Dani, so is that a challenge/invitation? Jim and I were talking about the 3 Day in Chicago (Susan G). A friend of mine does it. But it takes a lot of fundraising... read: each person needs to raise $3.5K to be in the walk. Y'ouch. Tell me more about Jacksonville. Maybe we can aspire to 2009? As for the 900cal diet, remember this... I had a bad influence in my life back then. I have a different sort of bad influence, aka my husband, because he will not change his eating habits, so it will be tough, but I am no wimp right? Hell, I have lived in pain for how many years?
Thanks guys!
Oh, Lori, this is so hard to read. I'm sorry that you're in so much pain!
ReplyDeleteI wanted to email you privately, but I don't see a place where you posted it. Would you stop by and email me (see my "about me" section) so I can reply with a story and a suggestion?
Lori! I am so sorry you have to deal with this. I cannot relate on a personal level, but through my work I know of many, many, people just like you and am familiar with the recommendations. It is just as 1pic said - you cannot progress without your meds if at least for the short-term. Take them, take what you can tolerate and then start slow with adding activity. Maybe this could allow you to function at a level that will improve your physical and mental well-being. Hugs, my friend.

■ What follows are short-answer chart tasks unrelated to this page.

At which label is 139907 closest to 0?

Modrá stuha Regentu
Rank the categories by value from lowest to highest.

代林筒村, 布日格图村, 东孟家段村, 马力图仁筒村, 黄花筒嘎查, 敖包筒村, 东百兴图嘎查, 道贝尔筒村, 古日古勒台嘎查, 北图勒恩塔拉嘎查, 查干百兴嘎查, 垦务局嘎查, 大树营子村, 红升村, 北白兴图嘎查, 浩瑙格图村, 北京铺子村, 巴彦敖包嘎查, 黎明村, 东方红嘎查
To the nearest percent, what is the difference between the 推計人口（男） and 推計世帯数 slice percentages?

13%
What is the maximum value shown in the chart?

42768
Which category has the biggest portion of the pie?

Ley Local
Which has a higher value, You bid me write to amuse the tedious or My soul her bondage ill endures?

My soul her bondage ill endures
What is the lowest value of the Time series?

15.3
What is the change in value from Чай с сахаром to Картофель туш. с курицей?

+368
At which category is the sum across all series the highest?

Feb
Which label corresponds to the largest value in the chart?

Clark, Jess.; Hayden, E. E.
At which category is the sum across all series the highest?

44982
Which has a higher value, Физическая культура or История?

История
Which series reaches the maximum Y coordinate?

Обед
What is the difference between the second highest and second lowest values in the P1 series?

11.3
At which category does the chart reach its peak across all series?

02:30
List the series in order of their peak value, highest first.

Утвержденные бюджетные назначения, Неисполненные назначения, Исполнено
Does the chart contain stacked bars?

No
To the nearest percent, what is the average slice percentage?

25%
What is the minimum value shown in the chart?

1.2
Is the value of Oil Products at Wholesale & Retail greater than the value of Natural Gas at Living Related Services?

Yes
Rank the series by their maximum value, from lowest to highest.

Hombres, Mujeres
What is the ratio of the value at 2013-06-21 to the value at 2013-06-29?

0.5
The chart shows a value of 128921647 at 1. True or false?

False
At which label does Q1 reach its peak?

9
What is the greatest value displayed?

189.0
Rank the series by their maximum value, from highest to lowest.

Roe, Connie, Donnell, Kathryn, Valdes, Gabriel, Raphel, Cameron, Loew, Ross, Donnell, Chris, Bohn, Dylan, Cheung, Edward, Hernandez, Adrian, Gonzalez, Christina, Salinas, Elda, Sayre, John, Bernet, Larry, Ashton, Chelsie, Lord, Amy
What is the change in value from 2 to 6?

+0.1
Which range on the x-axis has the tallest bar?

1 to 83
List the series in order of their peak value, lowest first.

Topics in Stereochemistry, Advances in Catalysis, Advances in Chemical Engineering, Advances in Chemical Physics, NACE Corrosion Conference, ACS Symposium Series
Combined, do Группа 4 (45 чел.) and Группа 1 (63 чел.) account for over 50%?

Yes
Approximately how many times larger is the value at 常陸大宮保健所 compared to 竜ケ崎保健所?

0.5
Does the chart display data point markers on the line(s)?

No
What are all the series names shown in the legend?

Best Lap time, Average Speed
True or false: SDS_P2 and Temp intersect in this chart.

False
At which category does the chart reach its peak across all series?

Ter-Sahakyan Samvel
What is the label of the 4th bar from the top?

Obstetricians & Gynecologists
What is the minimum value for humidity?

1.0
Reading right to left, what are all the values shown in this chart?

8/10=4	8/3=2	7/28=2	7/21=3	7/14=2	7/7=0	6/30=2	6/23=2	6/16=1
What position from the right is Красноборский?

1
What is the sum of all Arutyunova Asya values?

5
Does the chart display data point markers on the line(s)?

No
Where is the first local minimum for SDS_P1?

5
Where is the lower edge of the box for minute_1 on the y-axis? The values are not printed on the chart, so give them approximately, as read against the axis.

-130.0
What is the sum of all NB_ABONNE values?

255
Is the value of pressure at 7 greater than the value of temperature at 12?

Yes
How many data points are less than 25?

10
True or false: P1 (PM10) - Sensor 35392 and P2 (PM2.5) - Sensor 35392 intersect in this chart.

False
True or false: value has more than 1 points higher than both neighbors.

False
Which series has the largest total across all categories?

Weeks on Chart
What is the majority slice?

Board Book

ReplyDeleteI have placed a call to my doctor to get something less symptomatic to take starting now. I thought I was being brave to dump the meds, but the more I think about it I know you are all right. Besides, I hate the pain I am in right now. Its getting so very very old.
ReplyDeleteI stand my ground on not taking what I have in possession right now because I dont want to deal with the ramifications of them. I swore I wasnt going to post it here, but suffice it to say I have an addictive personality, and what I have been given for pain is not what I want to depend on.
Thank you all for your support. I didnt want this to turn into a pity party. I was just so very frustrated. Its embarrassing to know that the obvious is what I should have been doing all along.